Le président turc rêve de reconstituer l’Empire ottoman

Par Yves Mamou,
[16 octobre 2025]
Ces islamistes sont fatigants. Tous rêvent de dominer le Moyen-Orient en utilisant la « cause palestinienne » comme moteur.
Bien que le projet impérial iranien ait buté contre le mur de fer israélien, bien que le projet de bombe atomique iranien ait pris un coup avec le bombardement des sites nucléaires de Fordow et Ispahan en juin 2025, bien que le réseau de milices chiites censé frapper et détruire l’État hébreu ait été sérieusement mis à mal – le Hezbollah et le Hamas sont aujourd’hui très amoindris –, les candidats à la constitution d’un califat islamique continuent d’affluer.
Refusant de tirer les leçons de l’échec iranien, la Turquie se présente elle aussi en championne de la cause palestinienne et en défenseur d’Al-Qods, dans le but de fédérer les États arabes du Moyen-Orient.
Comme l’Iran, la Turquie dénonce le « génocide » commis par Israël à Gaza, renforce ses liens avec le Qatar, occupe le terrain laissé vide par Téhéran en Syrie et joue les intermédiaires pour la libération des otages israéliens, car cela lui permet de nouer des liens avec le Hamas.
La Turquie est, après l’Iran, le second acteur non arabe à rêver d’une hégémonie sur le Moyen-Orient.
Turquie, une islamisation qui va croissant – Rappel historique
L’islamisation de la Turquie ne s’est pas faite en une nuit. Progressivement, de 1997 à aujourd’hui, les contre-pouvoirs laïcs (armée, justice), installés par Kemal Atatürk, ont été démantelés, les médias mis au pas et la logorrhée islamiste a occupé le devant de la scène.
Les grandes étapes de l’islamisation de la Turquie ont été les suivantes :
– . 2001 – création de l’AKP (Parti de la justice et du développement) :
L’AKP se crée sur deux thèmes mobilisateurs : nostalgie des grandeurs d’antan et colère contre ceux qui imposent par le haut les codes d’une « civilisation étrangère ». Rappelons qu’avant 2000, près d’une quinzaine de partis islamistes ont été dissous pour atteinte à la laïcité.

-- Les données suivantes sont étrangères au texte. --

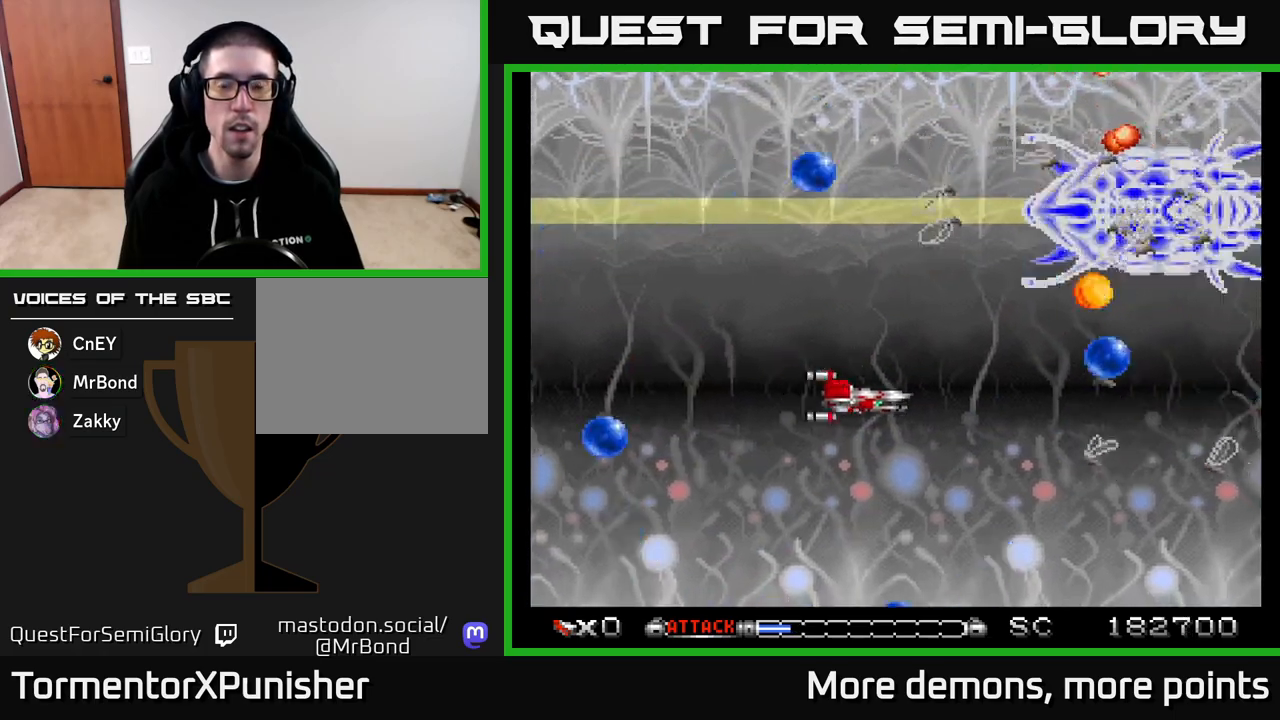
{"buttons": ["A", "DPAD_LEFT"], "right_stick": "center", "events": [[150, "DPAD_DOWN", "down"], [183, "DPAD_RIGHT", "up"], [267, "DPAD_DOWN", "up"], [350, "DPAD_LEFT", "down"]]}
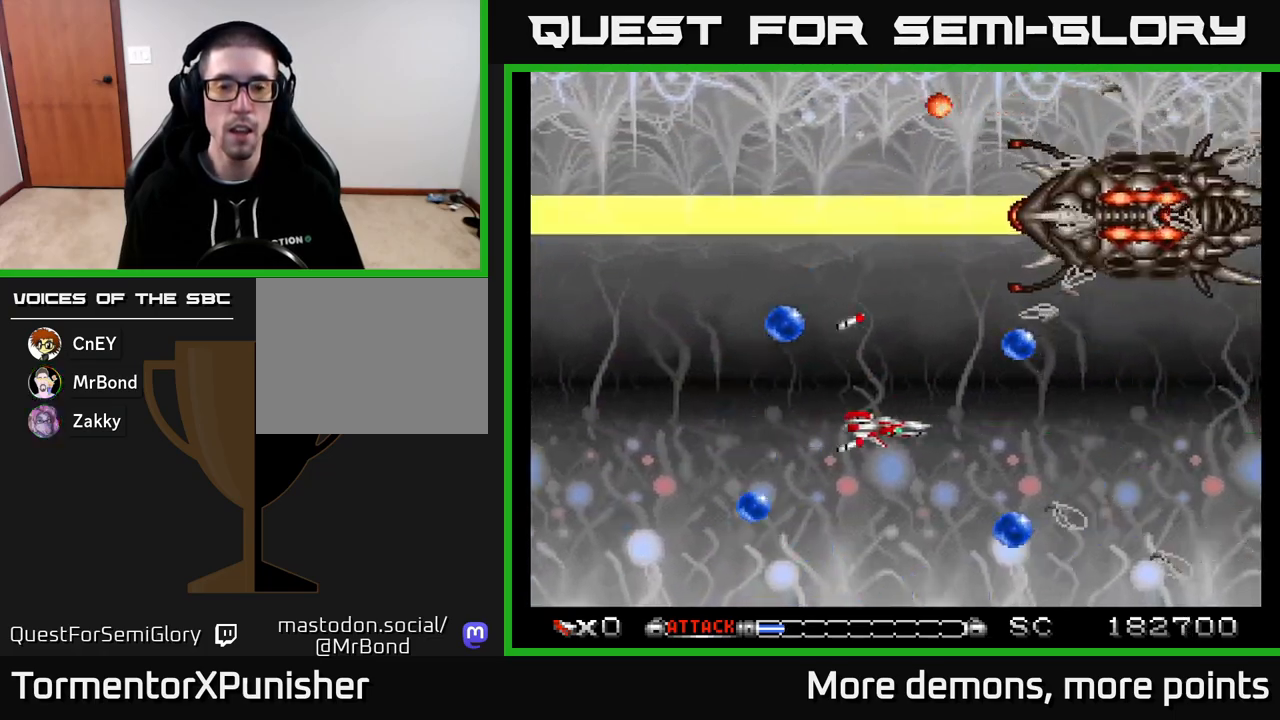
{"buttons": ["A"], "right_stick": "center", "events": [[117, "DPAD_LEFT", "up"]]}
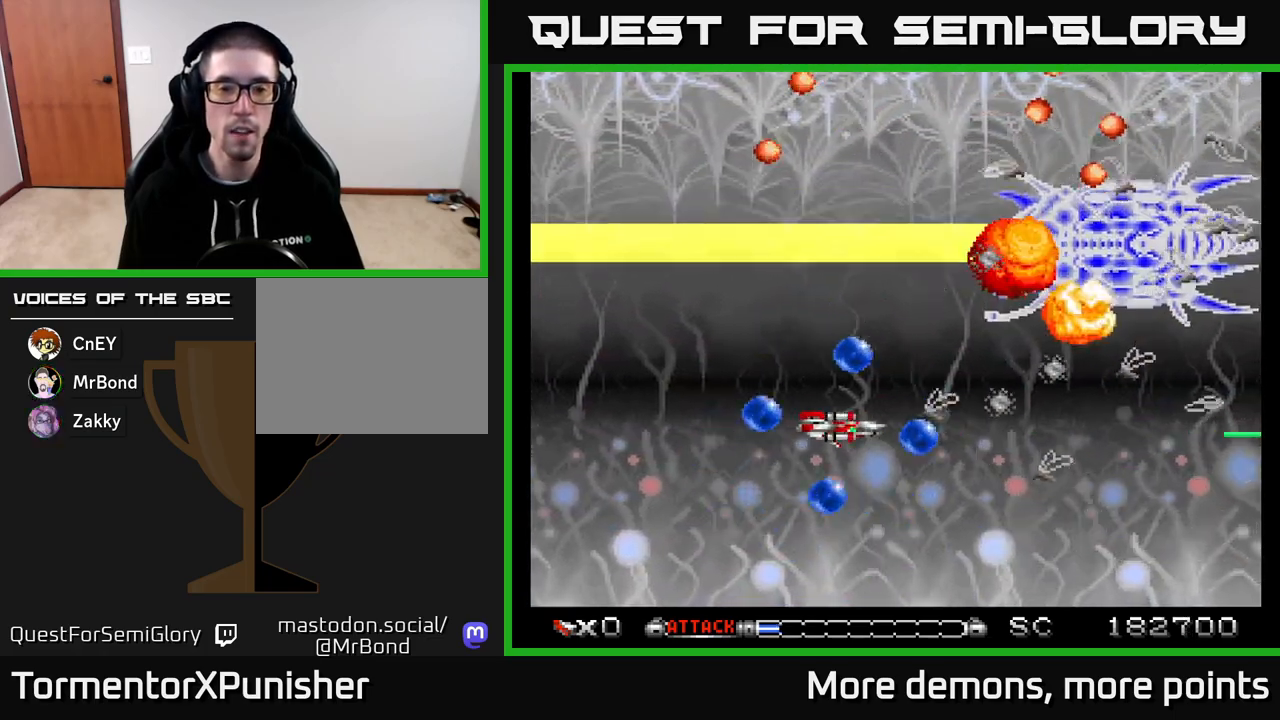
{"buttons": ["A"], "right_stick": "center", "events": [[33, "DPAD_LEFT", "down"], [133, "DPAD_LEFT", "up"], [317, "X", "down"], [467, "X", "up"]]}
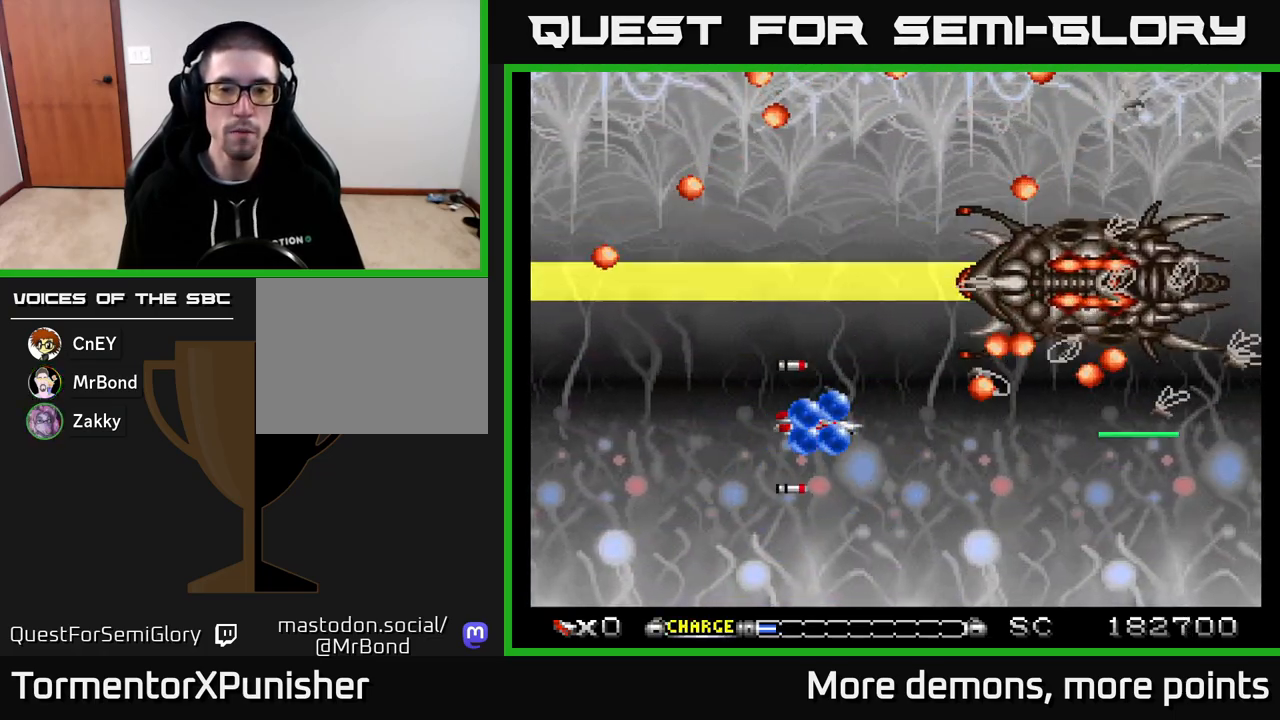
{"buttons": ["A", "DPAD_LEFT"], "right_stick": "center", "events": [[233, "DPAD_LEFT", "down"], [333, "DPAD_DOWN", "down"], [367, "DPAD_LEFT", "up"], [433, "DPAD_DOWN", "up"], [450, "DPAD_LEFT", "down"]]}
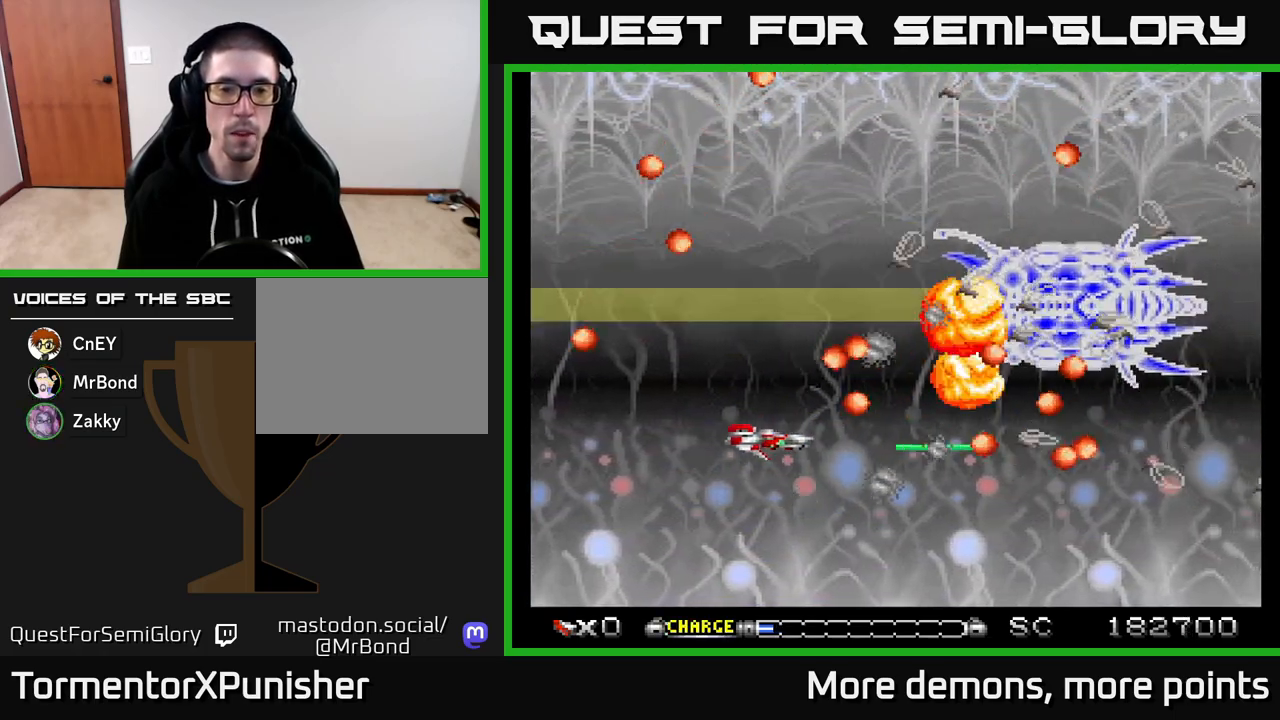
{"buttons": ["A"], "right_stick": "center", "events": [[83, "DPAD_LEFT", "up"], [183, "DPAD_DOWN", "down"], [317, "DPAD_DOWN", "up"]]}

–. 3 novembre 2002 – victoire électorale massive de l’AKP :
L’AKP arrive largement en tête. Débute un long processus où le pouvoir exécutif utilise l’électorat conservateur pour réformer et neutraliser les gardiens laïcs de l’État.
–. 2008 – début des procès Ergenekon / Sledgehammer : des procès sont intentés contre des militaires et élites kémalistes accusés de complots – ces procédures permettent d’affaiblir le « deep state » laïc.
–. 12 septembre 2010 – des amendements à la constitution réduisent l’influence directe de l’armée.
–. 15 juillet 2016 – l’échec du putsch contre l’AKP entraîne des purges massives notamment dans les bastions laïcs.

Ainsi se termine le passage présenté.